A great groan escaped from the crowd and many ran to the bridge and flung themselves into the abyss below, oft carrying their children with them. Scrooge saw Bob Cratchit and Tiny Tim among the great multitude and his heart fell.

“There”, shouted little Tim, from his father’s arms, “there he is”.

On the bridge, shuffling along, was Scrooge himself, making his way home. Looking up he saw the crowd and the crowd saw him and with a great roar they descended upon him, picked him up above their heads and threw him, terrified, into the black swirling depths of the river. Scrooge sank below the dank surface, leaving only his battered cap washing upon the waters.

“Good riddance”, shouted Tiny Tim, and the crowd cheered him before setting upon each other in a frenzy of desperate consumption. At the last Scrooge saw Tim’s tiny crutch thrown into the air and then broken as the mass of wretched people destroyed each other, desirous of each others' belongings to the very last.

“Oh woe,” sobbed Scrooge, “this is all the result of my profligacy. But how was I to know people would follow my example with credit and not by the sweat of their own brows? Are people mad that they must spend so without the means, merely to keep up with the neighbours? What kind of world is this?”

The Ghost looked as thoughtful as an expressionless skeleton can do. Then he shrugged and hit Scrooge over the head with his scythe.

Christmas Day

Scrooge awoke, in a sweat, and rushed to the window where he threw open the blinds on a bright new Christmas morn. Bells tolled joyously, carollers wassailed in the street and grubby street urchins merrily picked the pockets of portly gentlemen lying unconcious in the gutters before engaging in a spot of spontaneous, yet strangely choreographed, musical theatre.

Dressing quickly Scrooge rushed across town to the Cratchits' new house and rang twice on the door. Bob himself opened the portal and looked at his employer in surprise. “Mr. Scrooge”, he said, “what are you doing here?”

Scrooge grinned, evilly. "Bah”, he said, “old Humbug’s back”.


Related Articles: The Lottery of Stockpicking, The Case of the Delusional Investor, Debt Matters

1 comment:

  1. The Cat in the Hat and the Grinch are two Doctor Seuss characters. Which one is the spendthrift and which one is the miser?

    Most say that the Cat is the spendthrift and that the Grinch is the miser. There's nothing in the books to indicate that this is so. It is just that we think of those who are careful with money as being nasty and small-minded and mean. And we think of those who spend freely as being full of heart and optimism and good cheer.
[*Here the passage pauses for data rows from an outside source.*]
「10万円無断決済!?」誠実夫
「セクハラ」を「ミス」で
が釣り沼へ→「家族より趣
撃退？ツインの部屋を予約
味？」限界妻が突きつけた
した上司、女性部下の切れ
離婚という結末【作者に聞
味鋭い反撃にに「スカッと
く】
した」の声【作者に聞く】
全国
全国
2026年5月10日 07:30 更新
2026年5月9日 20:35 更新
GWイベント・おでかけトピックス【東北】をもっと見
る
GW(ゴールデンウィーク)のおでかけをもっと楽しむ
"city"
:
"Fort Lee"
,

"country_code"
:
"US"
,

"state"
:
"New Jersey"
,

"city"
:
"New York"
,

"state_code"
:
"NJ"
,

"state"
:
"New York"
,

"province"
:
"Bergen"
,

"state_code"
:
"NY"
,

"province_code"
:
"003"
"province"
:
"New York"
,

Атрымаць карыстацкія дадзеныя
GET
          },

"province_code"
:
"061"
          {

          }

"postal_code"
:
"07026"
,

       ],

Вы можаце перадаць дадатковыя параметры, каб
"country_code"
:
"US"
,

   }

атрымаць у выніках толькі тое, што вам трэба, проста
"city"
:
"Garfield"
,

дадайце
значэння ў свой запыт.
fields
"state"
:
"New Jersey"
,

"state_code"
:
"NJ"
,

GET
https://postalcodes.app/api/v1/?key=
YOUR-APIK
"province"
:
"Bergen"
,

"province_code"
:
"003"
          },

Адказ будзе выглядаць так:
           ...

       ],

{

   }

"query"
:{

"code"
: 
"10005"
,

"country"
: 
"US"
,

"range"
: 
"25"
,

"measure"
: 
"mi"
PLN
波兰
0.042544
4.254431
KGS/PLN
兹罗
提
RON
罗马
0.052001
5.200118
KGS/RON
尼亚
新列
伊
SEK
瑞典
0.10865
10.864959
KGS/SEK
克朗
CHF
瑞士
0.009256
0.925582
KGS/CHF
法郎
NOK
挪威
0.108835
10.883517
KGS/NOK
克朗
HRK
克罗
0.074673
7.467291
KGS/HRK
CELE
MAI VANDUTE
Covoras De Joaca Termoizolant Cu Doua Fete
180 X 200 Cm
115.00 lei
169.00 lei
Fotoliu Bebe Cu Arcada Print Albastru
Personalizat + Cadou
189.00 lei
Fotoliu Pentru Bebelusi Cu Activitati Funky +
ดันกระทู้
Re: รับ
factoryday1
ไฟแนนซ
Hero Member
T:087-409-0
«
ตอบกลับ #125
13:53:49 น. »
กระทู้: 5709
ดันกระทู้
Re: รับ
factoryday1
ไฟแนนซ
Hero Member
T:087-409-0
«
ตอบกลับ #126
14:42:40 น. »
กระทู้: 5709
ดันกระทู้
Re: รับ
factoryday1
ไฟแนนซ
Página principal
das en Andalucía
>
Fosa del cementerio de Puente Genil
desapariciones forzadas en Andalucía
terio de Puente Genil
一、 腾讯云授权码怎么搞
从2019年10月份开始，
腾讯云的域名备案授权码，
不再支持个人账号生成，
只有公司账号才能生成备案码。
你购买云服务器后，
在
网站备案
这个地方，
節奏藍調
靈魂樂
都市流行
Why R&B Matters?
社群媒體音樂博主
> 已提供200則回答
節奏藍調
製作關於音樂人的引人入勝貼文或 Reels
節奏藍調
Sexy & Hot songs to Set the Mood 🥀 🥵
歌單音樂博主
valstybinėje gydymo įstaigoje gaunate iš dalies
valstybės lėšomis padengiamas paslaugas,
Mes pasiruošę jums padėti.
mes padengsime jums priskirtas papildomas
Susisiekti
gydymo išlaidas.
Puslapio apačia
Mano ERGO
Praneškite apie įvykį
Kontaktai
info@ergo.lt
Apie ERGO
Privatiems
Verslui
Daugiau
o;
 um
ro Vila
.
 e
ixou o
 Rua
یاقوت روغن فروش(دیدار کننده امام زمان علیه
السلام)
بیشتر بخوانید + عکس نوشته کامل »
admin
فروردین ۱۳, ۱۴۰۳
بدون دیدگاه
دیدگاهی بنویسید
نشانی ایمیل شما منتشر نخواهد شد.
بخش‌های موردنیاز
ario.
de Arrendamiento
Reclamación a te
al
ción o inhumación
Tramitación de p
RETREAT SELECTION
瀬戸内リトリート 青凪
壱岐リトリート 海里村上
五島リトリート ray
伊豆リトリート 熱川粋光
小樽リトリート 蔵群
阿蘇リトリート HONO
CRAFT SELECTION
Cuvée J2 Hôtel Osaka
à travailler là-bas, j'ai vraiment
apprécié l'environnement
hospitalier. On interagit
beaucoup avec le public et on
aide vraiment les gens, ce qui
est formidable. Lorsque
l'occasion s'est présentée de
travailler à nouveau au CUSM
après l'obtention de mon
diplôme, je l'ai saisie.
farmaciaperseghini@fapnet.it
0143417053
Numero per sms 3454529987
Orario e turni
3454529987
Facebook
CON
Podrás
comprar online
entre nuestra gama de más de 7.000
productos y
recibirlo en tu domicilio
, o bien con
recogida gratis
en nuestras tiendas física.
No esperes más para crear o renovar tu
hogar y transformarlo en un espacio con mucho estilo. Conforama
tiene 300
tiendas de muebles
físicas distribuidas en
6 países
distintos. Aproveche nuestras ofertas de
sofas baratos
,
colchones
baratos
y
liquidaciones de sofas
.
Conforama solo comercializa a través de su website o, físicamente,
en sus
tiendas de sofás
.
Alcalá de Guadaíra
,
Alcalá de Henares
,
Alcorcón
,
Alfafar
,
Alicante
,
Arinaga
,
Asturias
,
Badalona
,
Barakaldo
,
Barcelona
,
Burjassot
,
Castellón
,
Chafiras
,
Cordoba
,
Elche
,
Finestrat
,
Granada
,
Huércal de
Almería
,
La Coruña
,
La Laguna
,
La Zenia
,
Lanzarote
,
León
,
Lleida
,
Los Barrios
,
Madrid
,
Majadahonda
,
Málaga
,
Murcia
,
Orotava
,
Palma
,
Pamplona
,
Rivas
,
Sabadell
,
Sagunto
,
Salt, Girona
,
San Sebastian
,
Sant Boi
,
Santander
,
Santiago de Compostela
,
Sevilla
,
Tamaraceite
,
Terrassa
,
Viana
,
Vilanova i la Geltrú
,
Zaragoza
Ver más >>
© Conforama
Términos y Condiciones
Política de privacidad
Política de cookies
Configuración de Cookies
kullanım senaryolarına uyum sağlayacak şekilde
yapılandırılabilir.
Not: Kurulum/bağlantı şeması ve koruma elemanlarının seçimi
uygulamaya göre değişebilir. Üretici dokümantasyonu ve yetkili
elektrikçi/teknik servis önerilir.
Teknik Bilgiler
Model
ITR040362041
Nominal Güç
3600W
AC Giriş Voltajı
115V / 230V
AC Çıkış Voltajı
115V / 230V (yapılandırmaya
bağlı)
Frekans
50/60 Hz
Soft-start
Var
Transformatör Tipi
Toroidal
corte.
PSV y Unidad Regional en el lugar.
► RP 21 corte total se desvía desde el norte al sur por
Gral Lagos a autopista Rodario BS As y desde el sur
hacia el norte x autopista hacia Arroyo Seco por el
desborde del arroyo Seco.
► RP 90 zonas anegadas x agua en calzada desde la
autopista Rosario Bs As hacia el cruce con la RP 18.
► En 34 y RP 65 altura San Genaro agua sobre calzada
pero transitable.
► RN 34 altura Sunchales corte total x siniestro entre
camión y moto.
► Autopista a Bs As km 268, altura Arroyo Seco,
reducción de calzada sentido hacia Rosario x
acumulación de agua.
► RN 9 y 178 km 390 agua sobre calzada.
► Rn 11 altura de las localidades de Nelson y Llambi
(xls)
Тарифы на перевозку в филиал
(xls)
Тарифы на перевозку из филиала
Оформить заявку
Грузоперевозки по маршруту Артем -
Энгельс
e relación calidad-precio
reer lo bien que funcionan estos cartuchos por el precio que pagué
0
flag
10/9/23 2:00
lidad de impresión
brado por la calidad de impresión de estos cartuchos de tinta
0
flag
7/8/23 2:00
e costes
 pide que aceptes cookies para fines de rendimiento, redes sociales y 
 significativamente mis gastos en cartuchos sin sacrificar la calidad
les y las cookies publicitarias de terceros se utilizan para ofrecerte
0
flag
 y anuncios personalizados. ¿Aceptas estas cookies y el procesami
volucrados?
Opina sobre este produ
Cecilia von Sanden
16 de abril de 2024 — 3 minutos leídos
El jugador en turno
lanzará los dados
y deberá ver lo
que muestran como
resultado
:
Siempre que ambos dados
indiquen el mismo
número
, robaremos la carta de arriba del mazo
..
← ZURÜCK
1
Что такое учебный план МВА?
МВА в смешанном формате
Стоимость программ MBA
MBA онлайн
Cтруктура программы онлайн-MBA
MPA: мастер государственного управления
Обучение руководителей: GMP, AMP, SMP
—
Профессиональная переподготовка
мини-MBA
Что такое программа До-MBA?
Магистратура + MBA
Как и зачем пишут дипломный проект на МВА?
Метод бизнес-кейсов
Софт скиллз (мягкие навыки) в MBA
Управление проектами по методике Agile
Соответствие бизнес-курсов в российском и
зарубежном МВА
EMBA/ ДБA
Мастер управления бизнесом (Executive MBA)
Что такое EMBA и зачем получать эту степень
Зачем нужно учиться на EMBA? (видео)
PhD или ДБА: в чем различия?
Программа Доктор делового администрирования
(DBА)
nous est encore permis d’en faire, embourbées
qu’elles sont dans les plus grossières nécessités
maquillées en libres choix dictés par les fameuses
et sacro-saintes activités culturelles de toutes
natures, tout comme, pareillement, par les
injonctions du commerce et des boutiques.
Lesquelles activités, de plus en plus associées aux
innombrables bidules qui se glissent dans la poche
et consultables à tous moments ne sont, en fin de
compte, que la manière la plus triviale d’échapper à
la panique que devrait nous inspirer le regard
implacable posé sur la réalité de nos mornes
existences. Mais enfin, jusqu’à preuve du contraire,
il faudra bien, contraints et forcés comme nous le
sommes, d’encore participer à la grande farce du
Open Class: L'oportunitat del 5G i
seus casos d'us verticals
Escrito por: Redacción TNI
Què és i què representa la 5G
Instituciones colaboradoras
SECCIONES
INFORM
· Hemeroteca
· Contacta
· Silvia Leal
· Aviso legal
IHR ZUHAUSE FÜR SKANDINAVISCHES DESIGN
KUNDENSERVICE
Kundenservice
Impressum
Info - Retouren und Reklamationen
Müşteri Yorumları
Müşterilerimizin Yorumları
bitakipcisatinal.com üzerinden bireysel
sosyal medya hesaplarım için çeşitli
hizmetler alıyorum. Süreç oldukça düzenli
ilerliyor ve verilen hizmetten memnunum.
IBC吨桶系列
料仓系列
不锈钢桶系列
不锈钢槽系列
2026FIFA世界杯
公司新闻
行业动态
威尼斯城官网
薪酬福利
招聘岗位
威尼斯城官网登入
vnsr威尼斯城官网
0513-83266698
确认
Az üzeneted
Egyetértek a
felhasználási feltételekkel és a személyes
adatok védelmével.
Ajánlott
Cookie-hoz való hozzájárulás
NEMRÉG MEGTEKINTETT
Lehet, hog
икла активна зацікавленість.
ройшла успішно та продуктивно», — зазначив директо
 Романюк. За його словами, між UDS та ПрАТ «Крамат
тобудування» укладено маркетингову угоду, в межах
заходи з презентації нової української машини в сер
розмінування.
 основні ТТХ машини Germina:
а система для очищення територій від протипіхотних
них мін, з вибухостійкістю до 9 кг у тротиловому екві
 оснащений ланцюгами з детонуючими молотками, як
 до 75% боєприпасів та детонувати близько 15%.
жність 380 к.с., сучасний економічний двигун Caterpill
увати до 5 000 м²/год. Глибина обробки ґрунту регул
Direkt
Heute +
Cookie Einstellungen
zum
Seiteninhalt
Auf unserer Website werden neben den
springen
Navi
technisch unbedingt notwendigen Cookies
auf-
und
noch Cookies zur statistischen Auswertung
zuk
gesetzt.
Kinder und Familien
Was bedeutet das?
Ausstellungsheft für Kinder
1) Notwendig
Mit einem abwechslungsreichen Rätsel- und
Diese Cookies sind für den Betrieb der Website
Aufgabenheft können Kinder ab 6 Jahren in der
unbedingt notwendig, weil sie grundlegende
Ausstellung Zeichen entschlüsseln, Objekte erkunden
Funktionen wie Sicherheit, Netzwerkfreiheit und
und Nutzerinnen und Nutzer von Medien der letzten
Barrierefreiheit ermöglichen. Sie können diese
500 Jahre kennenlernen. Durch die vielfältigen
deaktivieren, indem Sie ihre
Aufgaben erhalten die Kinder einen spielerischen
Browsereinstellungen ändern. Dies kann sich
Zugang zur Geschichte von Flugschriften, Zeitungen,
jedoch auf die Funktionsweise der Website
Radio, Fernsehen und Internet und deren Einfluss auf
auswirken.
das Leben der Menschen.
    And we are not entirely wrong. Misers really are a drag. Spendthrifts really are onto something -- Money does no good for us unless we spend it.

    We need to revisit our fundamental beliefs about money. Saving is not in itself a good and spending is not in itself a good. Each of these things can be good or bad depending on the circumstances.

    The goal should not be to save more but to obtain greater value from our money. That sometimes requires saving more and in other circumstances requires spending more.